# Task description:
Go line by line through the data and copy those with the word "interest".

------ Material supplied ------

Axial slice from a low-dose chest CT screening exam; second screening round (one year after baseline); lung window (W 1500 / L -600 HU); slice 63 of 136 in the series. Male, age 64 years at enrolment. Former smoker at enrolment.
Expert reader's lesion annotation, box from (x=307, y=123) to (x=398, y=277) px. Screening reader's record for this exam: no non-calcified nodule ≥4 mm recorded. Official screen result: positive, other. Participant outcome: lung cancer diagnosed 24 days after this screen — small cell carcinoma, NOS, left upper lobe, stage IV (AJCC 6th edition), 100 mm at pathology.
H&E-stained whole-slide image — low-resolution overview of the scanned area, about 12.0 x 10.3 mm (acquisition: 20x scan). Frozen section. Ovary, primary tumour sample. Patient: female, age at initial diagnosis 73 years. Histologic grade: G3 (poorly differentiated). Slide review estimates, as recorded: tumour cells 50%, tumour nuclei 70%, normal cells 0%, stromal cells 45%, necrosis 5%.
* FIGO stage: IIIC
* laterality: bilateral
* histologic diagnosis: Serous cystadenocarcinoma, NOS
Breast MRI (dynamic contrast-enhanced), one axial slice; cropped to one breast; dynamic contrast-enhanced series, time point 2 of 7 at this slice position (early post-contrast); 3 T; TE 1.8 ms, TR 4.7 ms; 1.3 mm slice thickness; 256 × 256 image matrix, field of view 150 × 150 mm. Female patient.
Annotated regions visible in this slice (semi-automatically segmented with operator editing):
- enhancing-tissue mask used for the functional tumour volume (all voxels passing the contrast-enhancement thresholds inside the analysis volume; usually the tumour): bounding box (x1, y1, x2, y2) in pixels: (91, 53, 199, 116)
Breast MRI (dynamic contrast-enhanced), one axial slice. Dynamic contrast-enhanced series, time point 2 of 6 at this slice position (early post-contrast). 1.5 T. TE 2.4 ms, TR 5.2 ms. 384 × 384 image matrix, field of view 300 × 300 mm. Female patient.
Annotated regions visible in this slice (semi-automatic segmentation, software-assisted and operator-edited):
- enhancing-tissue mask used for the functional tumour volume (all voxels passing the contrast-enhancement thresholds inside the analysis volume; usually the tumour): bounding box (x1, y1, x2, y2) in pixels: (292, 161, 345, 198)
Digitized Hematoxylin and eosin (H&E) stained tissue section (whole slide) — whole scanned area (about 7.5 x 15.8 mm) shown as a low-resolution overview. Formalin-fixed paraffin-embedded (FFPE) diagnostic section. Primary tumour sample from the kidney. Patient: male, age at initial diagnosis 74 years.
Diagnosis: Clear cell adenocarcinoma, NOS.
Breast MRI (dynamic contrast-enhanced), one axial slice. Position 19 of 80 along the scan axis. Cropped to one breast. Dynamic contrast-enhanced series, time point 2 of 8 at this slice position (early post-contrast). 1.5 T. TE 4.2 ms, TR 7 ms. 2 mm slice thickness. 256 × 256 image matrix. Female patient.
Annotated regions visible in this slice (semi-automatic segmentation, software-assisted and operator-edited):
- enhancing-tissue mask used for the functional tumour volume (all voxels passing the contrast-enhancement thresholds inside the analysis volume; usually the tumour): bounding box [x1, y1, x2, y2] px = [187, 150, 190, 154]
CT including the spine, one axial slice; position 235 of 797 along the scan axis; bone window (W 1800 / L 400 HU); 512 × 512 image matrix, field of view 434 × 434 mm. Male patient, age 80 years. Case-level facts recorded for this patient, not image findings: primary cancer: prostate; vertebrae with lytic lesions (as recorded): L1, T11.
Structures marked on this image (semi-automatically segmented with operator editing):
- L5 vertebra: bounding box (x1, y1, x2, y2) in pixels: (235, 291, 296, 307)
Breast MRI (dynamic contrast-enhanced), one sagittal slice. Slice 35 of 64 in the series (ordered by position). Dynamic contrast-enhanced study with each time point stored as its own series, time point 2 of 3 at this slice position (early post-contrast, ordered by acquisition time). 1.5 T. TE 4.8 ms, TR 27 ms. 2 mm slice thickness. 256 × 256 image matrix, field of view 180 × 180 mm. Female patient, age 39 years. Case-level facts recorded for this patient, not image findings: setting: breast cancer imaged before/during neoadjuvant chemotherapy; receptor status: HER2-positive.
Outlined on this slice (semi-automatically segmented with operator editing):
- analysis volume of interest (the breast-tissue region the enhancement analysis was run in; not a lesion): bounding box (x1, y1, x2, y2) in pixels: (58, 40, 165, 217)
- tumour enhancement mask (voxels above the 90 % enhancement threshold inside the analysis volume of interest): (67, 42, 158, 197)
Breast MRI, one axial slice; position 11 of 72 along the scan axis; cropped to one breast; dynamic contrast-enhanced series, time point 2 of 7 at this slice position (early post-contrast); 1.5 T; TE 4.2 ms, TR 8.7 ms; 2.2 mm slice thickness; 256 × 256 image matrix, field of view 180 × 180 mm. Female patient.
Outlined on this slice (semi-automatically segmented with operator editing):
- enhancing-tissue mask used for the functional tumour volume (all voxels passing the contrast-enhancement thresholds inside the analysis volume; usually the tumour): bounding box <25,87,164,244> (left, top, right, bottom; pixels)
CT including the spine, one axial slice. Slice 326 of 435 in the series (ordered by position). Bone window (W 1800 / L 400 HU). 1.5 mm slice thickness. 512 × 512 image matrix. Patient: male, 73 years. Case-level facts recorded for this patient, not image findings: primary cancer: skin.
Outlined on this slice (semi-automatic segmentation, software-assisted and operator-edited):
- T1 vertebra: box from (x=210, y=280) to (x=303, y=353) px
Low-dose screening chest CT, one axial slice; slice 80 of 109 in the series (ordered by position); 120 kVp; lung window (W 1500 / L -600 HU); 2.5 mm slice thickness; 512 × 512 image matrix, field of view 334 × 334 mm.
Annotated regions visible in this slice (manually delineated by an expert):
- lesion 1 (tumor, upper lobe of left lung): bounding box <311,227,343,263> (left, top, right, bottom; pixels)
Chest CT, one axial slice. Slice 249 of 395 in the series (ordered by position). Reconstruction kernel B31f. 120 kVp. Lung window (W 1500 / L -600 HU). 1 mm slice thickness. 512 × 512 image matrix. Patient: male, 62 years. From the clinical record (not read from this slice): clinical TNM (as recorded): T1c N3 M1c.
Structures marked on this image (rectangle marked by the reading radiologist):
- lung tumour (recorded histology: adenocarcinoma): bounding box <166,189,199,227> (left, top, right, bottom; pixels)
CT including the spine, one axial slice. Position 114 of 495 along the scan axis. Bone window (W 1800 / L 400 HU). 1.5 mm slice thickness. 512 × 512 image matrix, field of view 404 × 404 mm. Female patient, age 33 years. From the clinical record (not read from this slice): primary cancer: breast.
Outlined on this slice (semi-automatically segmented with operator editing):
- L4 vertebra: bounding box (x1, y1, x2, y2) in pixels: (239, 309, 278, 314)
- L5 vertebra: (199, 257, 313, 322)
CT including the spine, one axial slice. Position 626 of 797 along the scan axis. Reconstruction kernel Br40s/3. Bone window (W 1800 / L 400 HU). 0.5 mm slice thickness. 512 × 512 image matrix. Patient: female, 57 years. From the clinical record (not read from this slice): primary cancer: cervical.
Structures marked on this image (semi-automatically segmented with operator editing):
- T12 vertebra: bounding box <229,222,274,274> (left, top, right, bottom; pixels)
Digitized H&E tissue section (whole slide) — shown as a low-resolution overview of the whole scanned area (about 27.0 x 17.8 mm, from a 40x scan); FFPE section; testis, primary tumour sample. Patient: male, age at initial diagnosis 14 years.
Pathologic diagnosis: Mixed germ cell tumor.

------

# Output for this task:
- analysis volume of interest (the breast-tissue region the enhancement analysis was run in; not a lesion): bounding box (x1, y1, x2, y2) in pixels: (58, 40, 165, 217)
- tumour enhancement mask (voxels above the 90 % enhancement threshold inside the analysis volume of interest): (67, 42, 158, 197)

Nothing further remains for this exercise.